As an indicator of the endocrine HPA axis, we measured the plasma corticosterone 8 weeks after CKD induction. Our results showed that in our model CKD did not alter plasma corticosterone concentration. These results are in line with the findings of Lu et al, in which plasma corticosterone has not changed in either male or female rats 7 weeks after 5/6 nephrectomy[49]. Another study has investigated plasma ACTH and corticosterone levels at multiple time points following 5/6 nephrectomy in rats, and the increase in ACTH peaked at 60 days post-operation, whereas the rise in corticosterone has only become significant 90 days after the nephrectomy. Based on these data, it is possible that our sample collection happened too soon for a significant elevation in plasma corticosterone to develop.
CRH is expressed in a variety of anxiety-related extrahypothalamic sites of the central nervous system, including the central amygdala (CeA)[40]. In our gene expression analysis, significant upregulations of Crh, Crhr1, and Crhr2 were observed in the amygdala in the CKD group, which is in accordance with the development of anxiety-like behavior. In a study by Cipriano et al., the intra-amygdalar administration of CRH resulted in a reduction in open arm time and entries in the EPM test, while a selective CRHR1 antagonist induced an anxiety-like effect, pointing to the involvement of amygdalar CRHR1 signaling in anxiety[16]. Moreover, the continuous overexpression of CRH by a lentiviral vector in the central nucleus of the amygdala has been associated with the dysregulation of the HPA axis, increased acoustic startle response, as well as depressive-like behavior[36]. Crhr2 upregulation can also be linked to anxiety, as urocortin 2 (a CRHR2 agonist) induced anxiety-like behavior, when injected into the medial amygdala in rats[1].

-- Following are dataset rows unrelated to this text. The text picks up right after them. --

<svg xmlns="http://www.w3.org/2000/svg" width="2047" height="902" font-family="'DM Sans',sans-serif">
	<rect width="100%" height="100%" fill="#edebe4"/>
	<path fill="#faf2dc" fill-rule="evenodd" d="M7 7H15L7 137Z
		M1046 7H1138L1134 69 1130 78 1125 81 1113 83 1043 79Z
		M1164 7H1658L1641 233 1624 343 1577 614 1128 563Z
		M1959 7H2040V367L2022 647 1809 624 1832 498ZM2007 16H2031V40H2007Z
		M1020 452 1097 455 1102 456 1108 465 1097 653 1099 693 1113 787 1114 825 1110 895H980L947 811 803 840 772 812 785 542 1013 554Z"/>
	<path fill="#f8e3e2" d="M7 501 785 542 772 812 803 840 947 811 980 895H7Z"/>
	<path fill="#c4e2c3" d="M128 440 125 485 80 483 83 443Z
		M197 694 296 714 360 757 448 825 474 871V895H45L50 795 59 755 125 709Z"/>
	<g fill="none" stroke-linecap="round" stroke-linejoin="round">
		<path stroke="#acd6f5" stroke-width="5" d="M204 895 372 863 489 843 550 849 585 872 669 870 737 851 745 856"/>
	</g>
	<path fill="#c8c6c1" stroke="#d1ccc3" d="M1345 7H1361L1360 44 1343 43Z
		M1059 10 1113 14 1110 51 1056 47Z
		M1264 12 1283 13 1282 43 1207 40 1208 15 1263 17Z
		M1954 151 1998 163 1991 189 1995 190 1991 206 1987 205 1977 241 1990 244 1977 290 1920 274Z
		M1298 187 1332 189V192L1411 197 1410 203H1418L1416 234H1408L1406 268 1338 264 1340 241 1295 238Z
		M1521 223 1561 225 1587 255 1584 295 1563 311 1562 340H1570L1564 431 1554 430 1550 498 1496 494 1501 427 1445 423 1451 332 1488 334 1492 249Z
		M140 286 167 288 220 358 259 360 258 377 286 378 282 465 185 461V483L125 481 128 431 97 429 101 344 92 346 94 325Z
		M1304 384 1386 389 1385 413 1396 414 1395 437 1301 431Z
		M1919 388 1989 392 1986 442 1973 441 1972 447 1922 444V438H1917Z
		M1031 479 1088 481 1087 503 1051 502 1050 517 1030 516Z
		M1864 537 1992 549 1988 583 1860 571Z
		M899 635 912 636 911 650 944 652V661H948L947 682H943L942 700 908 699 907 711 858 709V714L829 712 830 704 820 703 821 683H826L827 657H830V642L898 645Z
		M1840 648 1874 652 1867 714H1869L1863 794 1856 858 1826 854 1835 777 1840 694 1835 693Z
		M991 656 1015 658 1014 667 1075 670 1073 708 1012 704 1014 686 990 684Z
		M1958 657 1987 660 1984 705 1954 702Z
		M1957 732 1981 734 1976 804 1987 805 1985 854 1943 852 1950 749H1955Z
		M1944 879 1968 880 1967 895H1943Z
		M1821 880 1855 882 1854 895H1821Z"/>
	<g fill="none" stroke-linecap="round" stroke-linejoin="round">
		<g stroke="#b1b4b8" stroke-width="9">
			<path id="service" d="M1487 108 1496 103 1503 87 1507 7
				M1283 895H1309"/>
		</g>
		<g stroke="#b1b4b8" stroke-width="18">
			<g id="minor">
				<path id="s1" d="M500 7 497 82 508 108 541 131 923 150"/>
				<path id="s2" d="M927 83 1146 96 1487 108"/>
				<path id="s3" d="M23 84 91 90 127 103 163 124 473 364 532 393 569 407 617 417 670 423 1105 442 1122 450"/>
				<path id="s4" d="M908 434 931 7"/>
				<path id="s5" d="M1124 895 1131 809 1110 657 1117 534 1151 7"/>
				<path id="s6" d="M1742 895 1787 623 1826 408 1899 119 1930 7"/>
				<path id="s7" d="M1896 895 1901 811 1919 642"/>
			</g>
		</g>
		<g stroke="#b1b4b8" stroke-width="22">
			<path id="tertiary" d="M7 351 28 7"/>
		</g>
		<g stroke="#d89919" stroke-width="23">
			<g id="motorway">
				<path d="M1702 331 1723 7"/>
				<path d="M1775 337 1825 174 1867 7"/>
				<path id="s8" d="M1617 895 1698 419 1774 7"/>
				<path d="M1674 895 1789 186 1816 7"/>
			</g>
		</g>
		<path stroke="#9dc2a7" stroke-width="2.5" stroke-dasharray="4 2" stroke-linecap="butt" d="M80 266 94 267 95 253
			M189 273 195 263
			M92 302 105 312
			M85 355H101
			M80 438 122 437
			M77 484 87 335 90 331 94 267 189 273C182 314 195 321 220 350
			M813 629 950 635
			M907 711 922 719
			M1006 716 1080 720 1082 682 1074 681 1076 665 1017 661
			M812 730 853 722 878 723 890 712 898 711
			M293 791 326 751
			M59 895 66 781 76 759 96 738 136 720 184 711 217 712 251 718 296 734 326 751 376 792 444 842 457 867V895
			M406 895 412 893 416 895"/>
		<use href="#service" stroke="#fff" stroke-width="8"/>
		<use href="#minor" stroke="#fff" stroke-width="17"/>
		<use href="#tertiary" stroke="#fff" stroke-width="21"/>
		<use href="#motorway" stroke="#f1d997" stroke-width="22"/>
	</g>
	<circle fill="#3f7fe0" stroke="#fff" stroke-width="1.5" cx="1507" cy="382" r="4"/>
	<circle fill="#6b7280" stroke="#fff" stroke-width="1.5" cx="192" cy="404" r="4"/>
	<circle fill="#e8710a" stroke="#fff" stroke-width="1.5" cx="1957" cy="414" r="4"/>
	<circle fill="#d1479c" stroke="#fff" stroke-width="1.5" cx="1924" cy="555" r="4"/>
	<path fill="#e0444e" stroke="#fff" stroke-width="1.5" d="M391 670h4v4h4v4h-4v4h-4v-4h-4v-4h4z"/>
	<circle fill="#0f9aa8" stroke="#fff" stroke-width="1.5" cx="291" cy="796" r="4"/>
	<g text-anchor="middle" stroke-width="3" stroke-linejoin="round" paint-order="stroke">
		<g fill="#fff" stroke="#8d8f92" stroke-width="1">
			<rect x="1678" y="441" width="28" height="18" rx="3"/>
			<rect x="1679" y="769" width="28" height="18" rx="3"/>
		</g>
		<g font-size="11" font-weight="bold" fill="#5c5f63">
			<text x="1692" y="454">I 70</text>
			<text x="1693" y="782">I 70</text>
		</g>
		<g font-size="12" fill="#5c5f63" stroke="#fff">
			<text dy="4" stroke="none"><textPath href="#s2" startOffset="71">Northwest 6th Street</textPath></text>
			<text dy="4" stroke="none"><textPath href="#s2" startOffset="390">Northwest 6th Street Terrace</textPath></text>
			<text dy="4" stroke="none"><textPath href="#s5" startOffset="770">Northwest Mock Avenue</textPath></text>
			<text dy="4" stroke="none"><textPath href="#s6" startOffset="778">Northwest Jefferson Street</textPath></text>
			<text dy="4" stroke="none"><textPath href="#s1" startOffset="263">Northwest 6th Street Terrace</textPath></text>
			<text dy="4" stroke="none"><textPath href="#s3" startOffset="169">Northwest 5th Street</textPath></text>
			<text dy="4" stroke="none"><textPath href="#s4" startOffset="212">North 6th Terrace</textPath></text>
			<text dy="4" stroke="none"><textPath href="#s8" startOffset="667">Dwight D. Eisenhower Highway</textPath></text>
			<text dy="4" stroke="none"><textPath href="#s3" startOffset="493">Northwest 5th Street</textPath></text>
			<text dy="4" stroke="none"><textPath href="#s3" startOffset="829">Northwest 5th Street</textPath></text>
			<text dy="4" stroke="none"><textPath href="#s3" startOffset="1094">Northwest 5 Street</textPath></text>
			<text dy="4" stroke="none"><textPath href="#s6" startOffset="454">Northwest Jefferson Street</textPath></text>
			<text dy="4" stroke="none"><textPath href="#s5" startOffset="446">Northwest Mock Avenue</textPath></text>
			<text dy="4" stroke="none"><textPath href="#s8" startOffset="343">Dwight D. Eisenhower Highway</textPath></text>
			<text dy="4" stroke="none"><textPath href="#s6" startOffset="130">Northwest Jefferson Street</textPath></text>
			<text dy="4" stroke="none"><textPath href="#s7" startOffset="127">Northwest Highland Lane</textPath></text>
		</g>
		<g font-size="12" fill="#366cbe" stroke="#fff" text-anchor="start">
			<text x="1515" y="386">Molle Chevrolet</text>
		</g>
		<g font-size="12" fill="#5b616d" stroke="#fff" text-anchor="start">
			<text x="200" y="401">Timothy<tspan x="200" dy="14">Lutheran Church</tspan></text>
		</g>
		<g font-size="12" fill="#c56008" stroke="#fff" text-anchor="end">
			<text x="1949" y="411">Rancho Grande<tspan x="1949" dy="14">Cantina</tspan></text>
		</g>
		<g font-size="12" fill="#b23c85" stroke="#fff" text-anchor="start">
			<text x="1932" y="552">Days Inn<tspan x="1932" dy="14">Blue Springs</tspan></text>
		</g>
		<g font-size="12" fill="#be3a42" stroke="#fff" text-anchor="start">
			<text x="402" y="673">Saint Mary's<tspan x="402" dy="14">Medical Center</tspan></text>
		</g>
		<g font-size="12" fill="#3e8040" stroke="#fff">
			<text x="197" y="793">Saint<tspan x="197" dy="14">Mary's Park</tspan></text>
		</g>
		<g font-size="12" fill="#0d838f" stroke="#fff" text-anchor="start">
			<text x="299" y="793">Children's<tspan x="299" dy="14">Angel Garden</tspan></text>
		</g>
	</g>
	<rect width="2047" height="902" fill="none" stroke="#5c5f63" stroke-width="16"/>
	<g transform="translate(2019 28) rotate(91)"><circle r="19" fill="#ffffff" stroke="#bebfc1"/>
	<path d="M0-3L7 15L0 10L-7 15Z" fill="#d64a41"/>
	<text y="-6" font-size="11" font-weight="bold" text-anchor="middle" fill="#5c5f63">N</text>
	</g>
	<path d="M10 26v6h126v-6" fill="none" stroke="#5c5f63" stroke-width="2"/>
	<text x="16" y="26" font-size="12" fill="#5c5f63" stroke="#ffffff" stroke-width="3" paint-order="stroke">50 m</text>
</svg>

Contrary to the gene expression results, no significant differences were detected in the amygdalar protein expression of CRH and its receptors. Protein levels vary on a high dynamic range, influenced by the rate of translation and degradation, the former being the determining factor[68]. The rate of translation is regulated by a multitude of molecular mechanisms, one of which is transcription. Additionally, the activity of eukaryotic initiating factors (EIFs), structural features (e.g. internal ribosome-entry sequences, upstream open reading frames, and secondary or tertiary RNA structures), RNA-binding proteins, as well as microRNAs and small interfering RNAs are involved in the regulation of translation[24]. Any of these mechanisms might be responsible for our results, therefore it is possible that the increased expression of the Crh, Crhr1, and Crhr2 genes, that we detected in the amygdala, does not reflect in their protein concentration. However, it is also possible that the HPA axis dysregulation has not yet developed in our model, or it just started to develop at the time of sample collection, and later a significant change could have been detected. Nevertheless, further studies are needed to establish the role of the HPA axis in CKD-induced anxiety.